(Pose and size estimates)
========
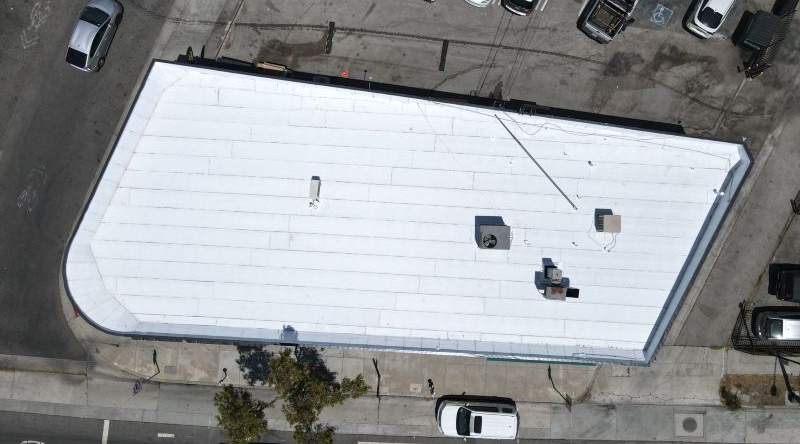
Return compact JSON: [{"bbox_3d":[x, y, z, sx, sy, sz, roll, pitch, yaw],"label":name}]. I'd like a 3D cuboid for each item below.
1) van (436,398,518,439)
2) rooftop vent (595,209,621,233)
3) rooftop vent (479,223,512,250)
[{"bbox_3d":[4.530,11.330,31.750,4.640,1.660,1.870,3,90,-1],"label":"van"},{"bbox_3d":[10.790,0.107,28.620,0.880,0.880,0.880,0,90,-1],"label":"rooftop vent"},{"bbox_3d":[4.830,0.790,28.450,1.380,1.080,1.190,2,90,-1],"label":"rooftop vent"}]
========
> **EXERCISE BRIEF**:
Reproduce every line of text in the records above word for word, leaving the pictures out.

> **OUTPUT BELOW**:
Return compact JSON: [{"bbox_3d":[x, y, z, sx, sy, sz, roll, pitch, yaw],"label":name}]. I'd like a 3D cuboid for each item below.
1) van (436,398,518,439)
2) rooftop vent (595,209,621,233)
3) rooftop vent (479,223,512,250)
[{"bbox_3d":[4.530,11.330,31.750,4.640,1.660,1.870,3,90,-1],"label":"van"},{"bbox_3d":[10.790,0.107,28.620,0.880,0.880,0.880,0,90,-1],"label":"rooftop vent"},{"bbox_3d":[4.830,0.790,28.450,1.380,1.080,1.190,2,90,-1],"label":"rooftop vent"}]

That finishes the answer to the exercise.